* **Task description**
Please return, word for word, the line containing "Continuous EPDM Seal" and each line after it through the end of the data below, and nothing else.

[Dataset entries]
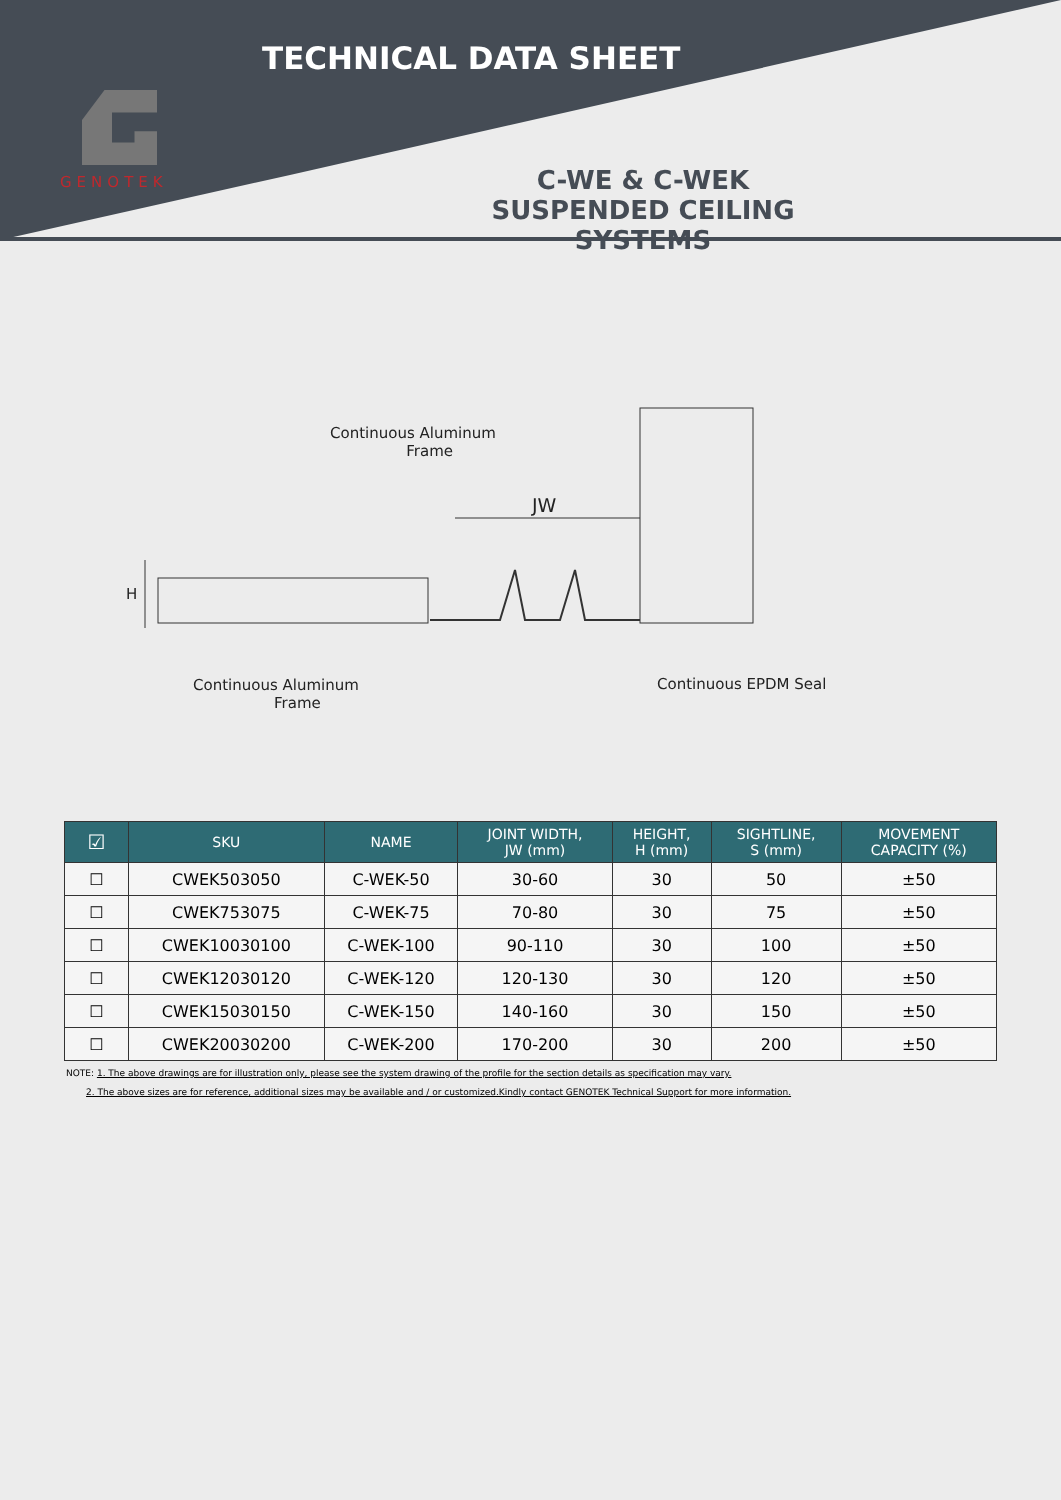TECHNICAL DATA SHEET
GENOTEK
C-WE & C-WEK
SUSPENDED CEILING SYSTEMS
Continuous Aluminum
Frame
JW
H
Continuous Aluminum
Frame
Continuous EPDM Seal
| ☑ | SKU | NAME | JOINT WIDTH, JW (mm) | HEIGHT, H (mm) | SIGHTLINE, S (mm) | MOVEMENT CAPACITY (%) |
| --- | --- | --- | --- | --- | --- | --- |
| ☐ | CWEK503050 | C-WEK-50 | 30-60 | 30 | 50 | ±50 |
| ☐ | CWEK753075 | C-WEK-75 | 70-80 | 30 | 75 | ±50 |
| ☐ | CWEK10030100 | C-WEK-100 | 90-110 | 30 | 100 | ±50 |
| ☐ | CWEK12030120 | C-WEK-120 | 120-130 | 30 | 120 | ±50 |
| ☐ | CWEK15030150 | C-WEK-150 | 140-160 | 30 | 150 | ±50 |
| ☐ | CWEK20030200 | C-WEK-200 | 170-200 | 30 | 200 | ±50 |
NOTE: 1. The above drawings are for illustration only, please see the system drawing of the profile for the section details as specification may vary.
2. The above sizes are for reference, additional sizes may be available and / or customized.Kindly contact GENOTEK Technical Support for more information.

* **Result below**
Continuous EPDM Seal
| ☑ | SKU | NAME | JOINT WIDTH, JW (mm) | HEIGHT, H (mm) | SIGHTLINE, S (mm) | MOVEMENT CAPACITY (%) |
| --- | --- | --- | --- | --- | --- | --- |
| ☐ | CWEK503050 | C-WEK-50 | 30-60 | 30 | 50 | ±50 |
| ☐ | CWEK753075 | C-WEK-75 | 70-80 | 30 | 75 | ±50 |
| ☐ | CWEK10030100 | C-WEK-100 | 90-110 | 30 | 100 | ±50 |
| ☐ | CWEK12030120 | C-WEK-120 | 120-130 | 30 | 120 | ±50 |
| ☐ | CWEK15030150 | C-WEK-150 | 140-160 | 30 | 150 | ±50 |
| ☐ | CWEK20030200 | C-WEK-200 | 170-200 | 30 | 200 | ±50 |
NOTE: 1. The above drawings are for illustration only, please see the system drawing of the profile for the section details as specification may vary.
2. The above sizes are for reference, additional sizes may be available and / or customized.Kindly contact GENOTEK Technical Support for more information.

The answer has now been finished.